Varoufakis not running in snap elections, wants to create European network
Former Finance Minister Yanis Varoufakis will not be a candidate in the snap elections next month, but instead hopes to be part of a European network.
In an interview with Australia’s ABC radio, the outspoken former minister said that he felt “a responsibility to the people of Greece, who still look at those of us who represented that majestic 'no' vote, to tell them what I think is happening.”
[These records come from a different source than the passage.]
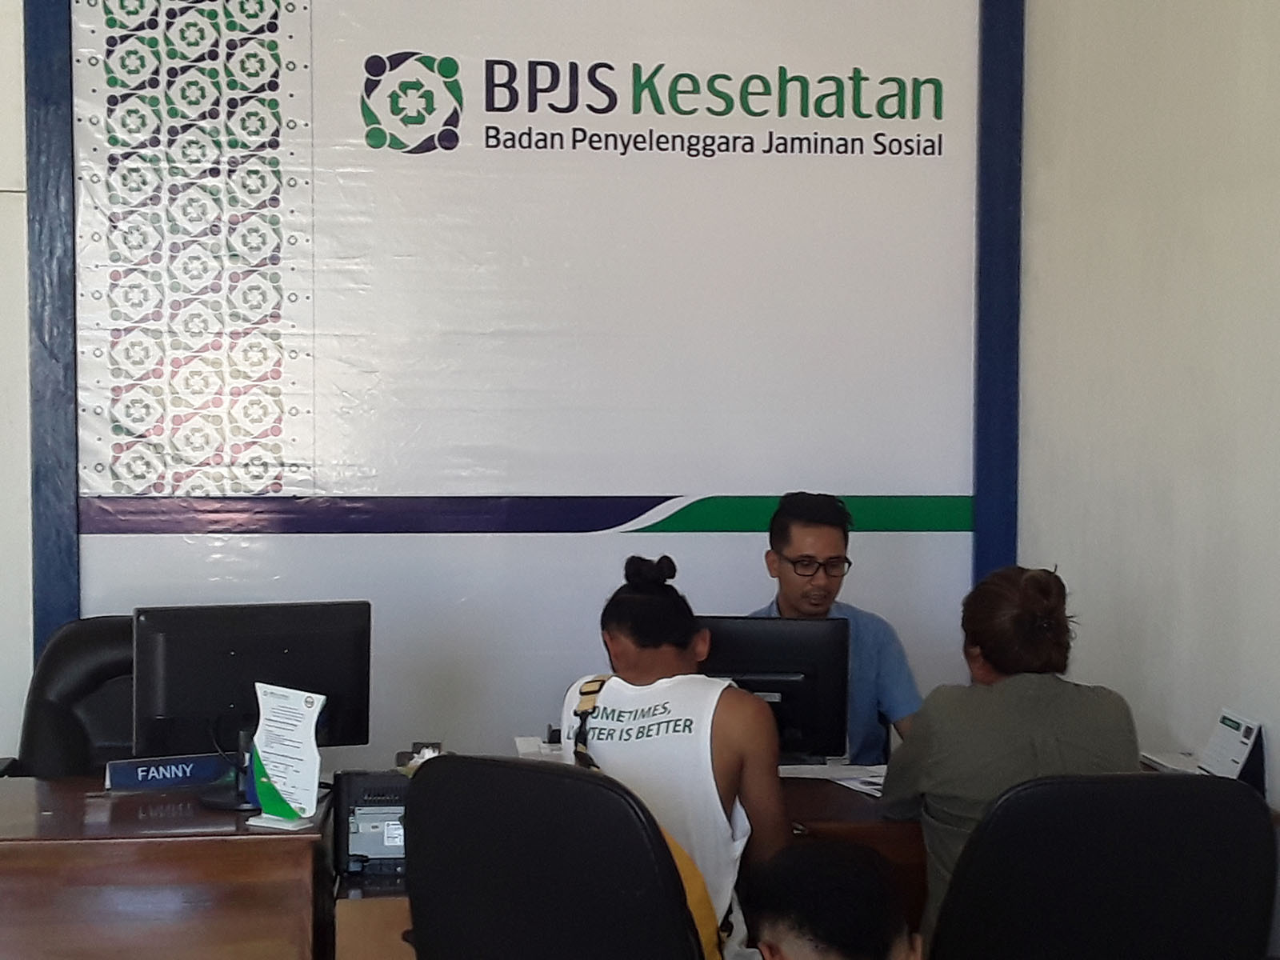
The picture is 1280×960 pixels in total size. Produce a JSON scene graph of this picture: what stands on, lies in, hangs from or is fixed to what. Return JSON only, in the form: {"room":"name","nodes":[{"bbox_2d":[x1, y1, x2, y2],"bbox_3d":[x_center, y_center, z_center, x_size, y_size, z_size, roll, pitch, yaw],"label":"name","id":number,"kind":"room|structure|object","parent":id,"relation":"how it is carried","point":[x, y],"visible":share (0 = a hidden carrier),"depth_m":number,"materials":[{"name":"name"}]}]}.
{"room":"office","nodes":[
{"label":"office","id":0,"kind":"room"},
{"bbox_2d":[0,0,1086,784],"bbox_3d":[-1.261,-0.421,5.255,4.949,3.509,0.197,0,3,-7],"label":"back wall","id":1,"kind":"structure","parent":0,"point":[19,238],"depth_m":5.32,"materials":[{"name":"paint"}]},
{"bbox_2d":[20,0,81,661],"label":"blue post","id":2,"kind":"object","parent":1,"relation":"attached to","point":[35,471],"visible":0.66,"depth_m":5.28,"materials":[{"name":"blue"}]},
{"bbox_2d":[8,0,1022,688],"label":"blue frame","id":3,"kind":"object","parent":1,"relation":"attached to","point":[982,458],"visible":0.8,"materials":[{"name":"blue"}]},
{"bbox_2d":[61,0,991,763],"bbox_3d":[-0.278,-0.316,5.338,2.493,2.762,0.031,0,3,-7],"label":"banner","id":4,"kind":"object","parent":1,"relation":"attached to","point":[937,141],"visible":0.85,"depth_m":5.32,"materials":[{"name":"white plastic"}]},
{"bbox_2d":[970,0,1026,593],"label":"blue post","id":5,"kind":"object","parent":1,"relation":"attached to","point":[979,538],"visible":0.67,"depth_m":5.61,"materials":[{"name":"blue paint"}]},
{"bbox_2d":[1017,0,1279,946],"bbox_3d":[1.726,-0.349,2.088,0.183,3.672,7.144,0,3,-7],"label":"right wall","id":6,"kind":"structure","parent":0,"point":[1220,198],"depth_m":4.77,"materials":[{"name":"paint"}]},
{"label":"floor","id":7,"kind":"structure","parent":0,"visible":0},
{"bbox_2d":[0,615,136,778],"bbox_3d":[-1.259,0.842,4.678,0.711,0.978,0.714,0,3,-7],"label":"office chair","id":8,"kind":"object","parent":7,"relation":"on","point":[81,690],"visible":0.32,"depth_m":4.75,"materials":[{"name":"black leather"}]},
{"bbox_2d":[0,773,331,959],"bbox_3d":[-1.549,1.030,3.944,1.789,0.712,0.745,0,3,-7],"label":"left desk","id":9,"kind":"object","parent":7,"relation":"on","point":[6,848],"visible":0.93,"depth_m":3.71,"materials":[{"name":"brown wood"}]},
{"bbox_2d":[104,752,236,794],"bbox_3d":[-1.024,0.640,4.220,0.295,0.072,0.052,-1,3,-28],"label":"name plate","id":10,"kind":"object","parent":9,"relation":"on","point":[208,773],"visible":0.96,"depth_m":4.20,"materials":[{"name":"blue plastic"}]},
{"bbox_2d":[132,599,371,806],"bbox_3d":[-0.833,0.479,4.154,0.495,0.425,0.193,-1,3,-24],"label":"monitor","id":11,"kind":"object","parent":9,"relation":"on","point":[348,730],"visible":0.84,"depth_m":4.12,"materials":[{"name":"black plastic"}]},
{"bbox_2d":[244,681,325,830],"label":"sign","id":12,"kind":"object","parent":9,"relation":"on","point":[258,743],"visible":1,"depth_m":3.89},
{"bbox_2d":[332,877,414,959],"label":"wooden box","id":13,"kind":"object","parent":7,"relation":"on","point":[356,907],"visible":0.32,"depth_m":3.75,"materials":[{"name":"brown wood"}]},
{"bbox_2d":[332,769,409,879],"bbox_3d":[-0.499,0.693,4.008,0.265,0.196,0.352,0,3,-7],"label":"printer","id":14,"kind":"object","parent":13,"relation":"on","point":[356,842],"visible":0.53,"depth_m":3.88,"materials":[{"name":"black plastic"}]},
{"bbox_2d":[401,755,719,959],"bbox_3d":[-0.072,0.896,3.249,0.707,0.922,0.700,2,3,34],"label":"office chair","id":15,"kind":"object","parent":7,"relation":"on","point":[526,770],"visible":0.95,"depth_m":3.02,"materials":[{"name":"black leather"}]},
{"bbox_2d":[557,549,788,959],"bbox_3d":[0.070,0.601,3.639,0.466,0.881,0.586,1,3,8],"label":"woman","id":16,"kind":"object","parent":15,"relation":"on","point":[653,662],"visible":0.62,"depth_m":3.49},
{"bbox_2d":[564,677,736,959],"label":"tank top","id":17,"kind":"object","parent":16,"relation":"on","point":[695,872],"visible":0.31,"depth_m":3.38,"materials":[{"name":"yellow fabric"}]},
{"bbox_2d":[318,750,1259,959],"bbox_3d":[0.381,1.041,4.250,1.954,0.707,0.818,0,3,-7],"label":"desk","id":18,"kind":"object","parent":7,"relation":"on","point":[825,797],"visible":0.17,"depth_m":3.93,"materials":[{"name":"brown wood"}]},
{"bbox_2d":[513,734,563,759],"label":"paper stack","id":19,"kind":"object","parent":18,"relation":"on","point":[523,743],"visible":0.27,"depth_m":4.60,"materials":[{"name":"white paper"}]},
{"bbox_2d":[699,613,848,762],"bbox_3d":[0.245,0.507,4.574,0.483,0.367,0.189,1,3,8],"label":"monitor","id":20,"kind":"object","parent":18,"relation":"on","point":[770,686],"visible":0.67,"depth_m":4.53,"materials":[{"name":"black plastic"}]},
{"bbox_2d":[780,760,887,795],"bbox_3d":[0.490,0.674,4.356,0.382,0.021,0.366,0,3,-7],"label":"paper","id":21,"kind":"object","parent":18,"relation":"on","point":[812,775],"visible":0.37,"depth_m":4.38,"materials":[{"name":"white paper"}]},
{"bbox_2d":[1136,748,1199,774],"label":"paper stack","id":22,"kind":"object","parent":18,"relation":"on","point":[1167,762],"visible":0.39,"depth_m":4.43,"materials":[{"name":"white paper"}]},
{"bbox_2d":[1196,706,1268,790],"bbox_3d":[1.285,0.602,4.196,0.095,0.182,0.218,0,3,-7],"label":"desk calendar","id":23,"kind":"object","parent":18,"relation":"on","point":[1236,759],"visible":0.87,"depth_m":4.17,"materials":[{"name":"white"}]},
{"bbox_2d":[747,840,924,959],"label":"person","id":24,"kind":"object","parent":7,"relation":"on","point":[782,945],"visible":0.99,"depth_m":2.46},
{"bbox_2d":[749,490,923,761],"bbox_3d":[0.462,0.572,4.985,0.573,1.054,0.632,0,3,-7],"label":"man","id":25,"kind":"object","parent":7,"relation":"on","point":[794,550],"visible":0.38,"depth_m":4.88},
{"bbox_2d":[924,771,1279,959],"bbox_3d":[0.734,0.915,3.234,0.725,0.922,0.724,0,3,-7],"label":"office chair","id":26,"kind":"object","parent":7,"relation":"on","point":[1000,805],"visible":0.96,"depth_m":3.04,"materials":[{"name":"black leather"}]},
{"bbox_2d":[878,563,1139,952],"bbox_3d":[0.697,0.601,3.637,0.476,0.854,0.590,0,3,-7],"label":"woman","id":27,"kind":"object","parent":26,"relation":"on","point":[1042,606],"visible":0.55,"depth_m":3.51}
]}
In the interview, Varoufakis likened Prime Minister Alexis Tsipras to mythological Sisyphus, a man “carrying on pushing the same rock of austerity up the hill, against the laws of economics and against very profound ethical principles.” According to the former minister, although the outgoing premier was trying to “pull off this austerian, memorandum of understanding-kind of facade”, he did not believe the new agreed bailout agreement was viable.
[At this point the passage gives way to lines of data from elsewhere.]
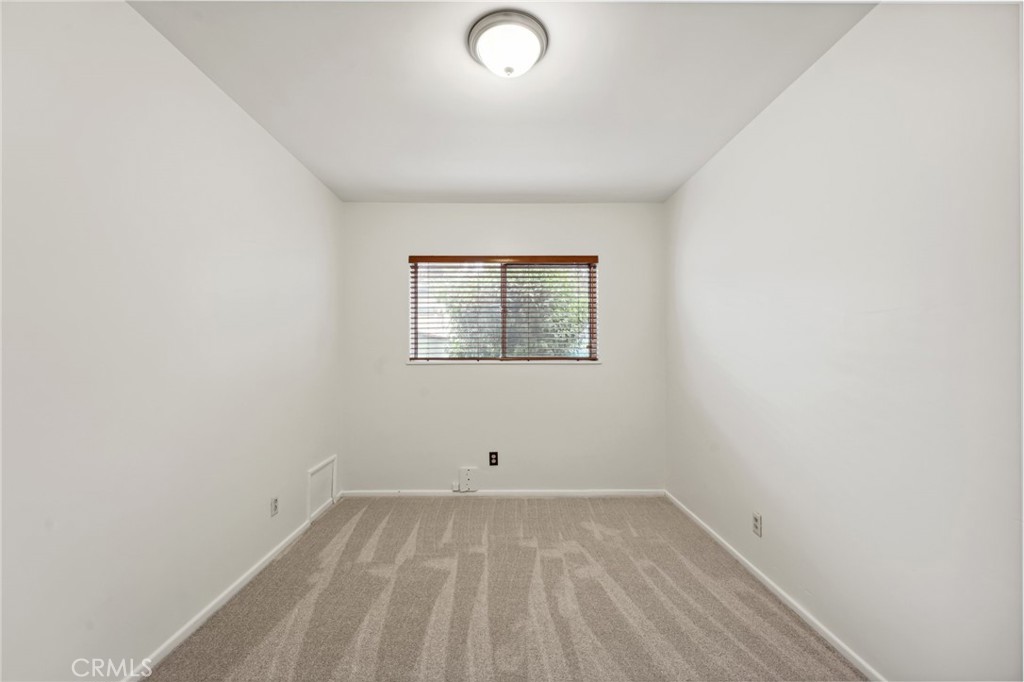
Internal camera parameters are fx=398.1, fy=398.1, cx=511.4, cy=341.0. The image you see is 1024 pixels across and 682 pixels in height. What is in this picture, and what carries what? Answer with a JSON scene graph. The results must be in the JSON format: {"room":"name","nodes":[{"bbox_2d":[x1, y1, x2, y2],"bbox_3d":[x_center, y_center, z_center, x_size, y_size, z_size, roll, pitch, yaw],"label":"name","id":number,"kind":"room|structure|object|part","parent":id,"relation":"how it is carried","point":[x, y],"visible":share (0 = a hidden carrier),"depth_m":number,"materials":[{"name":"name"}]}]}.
{"room":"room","nodes":[
{"label":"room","id":0,"kind":"room"},
{"bbox_2d":[0,0,343,681],"bbox_3d":[-1.477,0.027,1.582,0.173,2.471,3.883,0,-1,0],"label":"left wall","id":1,"kind":"structure","parent":0,"point":[225,102],"depth_m":1.46,"materials":[{"name":"white paint"}]},
{"bbox_2d":[125,495,337,679],"bbox_3d":[-1.385,1.224,1.550,0.014,0.067,3.583,0,-1,0],"label":"left baseboard","id":2,"kind":"structure","parent":1,"relation":"attached to","point":[235,589],"depth_m":1.83,"materials":[{"name":"white paint"}]},
{"bbox_2d":[270,496,278,516],"bbox_3d":[-1.393,0.968,2.339,0.008,0.114,0.068,0,-1,0],"label":"wall socket","id":3,"kind":"object","parent":1,"relation":"attached to","point":[275,500],"visible":0.98,"depth_m":2.33,"materials":[{"name":"white plastic"}]},
{"bbox_2d":[308,455,336,522],"bbox_3d":[-1.405,1.082,2.976,0.025,0.348,0.455,0,-1,0],"label":"access panel","id":4,"kind":"object","parent":1,"relation":"attached to","point":[321,468],"visible":0.96,"depth_m":2.94,"materials":[{"name":"white paint"}]},
{"bbox_2d":[130,0,874,203],"bbox_3d":[-0.046,-1.247,1.593,2.922,0.118,3.961,0,-1,0],"label":"ceiling","id":5,"kind":"structure","parent":0,"point":[319,166],"depth_m":1.85,"materials":[{"name":"white paint"}]},
{"bbox_2d":[466,10,547,77],"bbox_3d":[-0.018,-1.149,1.612,0.325,0.134,0.323,0,-1,0],"label":"ceiling light","id":6,"kind":"object","parent":5,"relation":"attached to","point":[485,28],"visible":0.99,"depth_m":1.54,"materials":[{"name":"white glass"}]},
{"bbox_2d":[340,202,665,493],"bbox_3d":[-0.060,0.061,3.399,2.699,2.453,0.160,0,-1,0],"label":"back wall","id":7,"kind":"structure","parent":0,"point":[608,374],"depth_m":3.32,"materials":[{"name":"white paint"}]},
{"bbox_2d":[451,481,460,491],"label":"cable jack","id":8,"kind":"object","parent":7,"relation":"attached to","point":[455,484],"visible":0.96,"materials":[{"name":"white plastic"}]},
{"bbox_2d":[457,467,476,491],"bbox_3d":[-0.369,1.141,3.278,0.157,0.186,0.029,0,-1,0],"label":"wall plate","id":9,"kind":"object","parent":7,"relation":"attached to","point":[465,476],"visible":0.99,"depth_m":3.28,"materials":[{"name":"white plastic"}]},
{"bbox_2d":[488,451,498,466],"bbox_3d":[-0.154,0.973,3.291,0.071,0.122,0.010,0,-1,0],"label":"wall socket","id":10,"kind":"object","parent":7,"relation":"attached to","point":[495,458],"visible":0.98,"depth_m":3.29,"materials":[{"name":"black plastic"}]},
{"bbox_2d":[335,489,666,497],"bbox_3d":[-0.066,1.255,3.285,2.622,0.061,0.013,0,-1,0],"label":"back baseboard","id":11,"kind":"structure","parent":7,"relation":"attached to","point":[600,494],"depth_m":3.28,"materials":[{"name":"white paint"}]},
{"bbox_2d":[405,360,599,364],"bbox_3d":[-0.061,0.176,3.319,1.599,0.029,0.096,0,-1,0],"label":"window sill","id":12,"kind":"structure","parent":7,"relation":"attached to","point":[590,362],"depth_m":3.29,"materials":[{"name":"white stone"}]},
{"bbox_2d":[409,256,598,362],"bbox_3d":[-0.063,-0.267,3.433,1.560,0.911,0.080,0,-1,0],"label":"window","id":13,"kind":"structure","parent":7,"relation":"in","point":[592,269],"depth_m":3.42,"materials":[{"name":"brown"}]},
{"bbox_2d":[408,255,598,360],"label":"window blind","id":14,"kind":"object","parent":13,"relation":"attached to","point":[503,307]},
{"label":"pane","id":15,"kind":"part","parent":13,"relation":"part of","materials":[{"name":"glass"}]},
{"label":"divider","id":16,"kind":"part","parent":13,"relation":"part of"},
{"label":"pane","id":17,"kind":"part","parent":13,"relation":"part of","materials":[{"name":"glass"}]},
{"bbox_2d":[142,496,864,681],"bbox_3d":[-0.004,1.299,1.550,2.986,0.103,4.028,0,-1,0],"label":"carpet floor","id":18,"kind":"structure","parent":0,"point":[363,523],"depth_m":1.88,"materials":[{"name":"beige carpet"}]},
{"bbox_2d":[664,0,1023,681],"bbox_3d":[1.399,0.033,1.670,0.169,2.476,3.671,0,-1,0],"label":"right wall","id":19,"kind":"structure","parent":0,"point":[794,90],"depth_m":1.43,"materials":[{"name":"white paint"}]},
{"bbox_2d":[752,512,762,536],"bbox_3d":[1.304,0.974,2.121,0.008,0.114,0.070,0,-1,0],"label":"wall socket","id":20,"kind":"object","parent":19,"relation":"attached to","point":[756,523],"visible":0.98,"depth_m":2.11,"materials":[{"name":"white plastic"}]},
{"bbox_2d":[664,490,883,681],"bbox_3d":[1.311,1.230,1.659,0.014,0.063,3.435,0,-1,0],"label":"right baseboard","id":21,"kind":"structure","parent":19,"relation":"attached to","point":[698,521],"depth_m":1.86,"materials":[{"name":"white paint"}]},
{"label":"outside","id":22,"kind":"structure","parent":0,"visible":0},
{"label":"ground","id":23,"kind":"structure","parent":22,"visible":0},
{"bbox_2d":[441,265,589,356],"bbox_3d":[0.260,-0.192,8.067,4.069,4.366,3.316,0,-1,0],"label":"tree","id":24,"kind":"object","parent":23,"relation":"on","point":[516,350],"visible":0.26,"depth_m":7.26,"materials":[{"name":"green plant"}]}
]}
Varoufakis also told ABC he had sympathy for Popular Unity, a breakaway party of 25 former SYRIZA deputies led by Panayiotis Lafazanis, but that he disagreed with the radical leftist formation’s “isolationist” position which advocates a return to the drachma.
“Instead of becoming engaged in an election campaign which in my mind is quite sad and fruitless, I'm going to remain politically active – maybe more active than I have been so far – at the European level, trying to establish a European network,” Varoufakis said.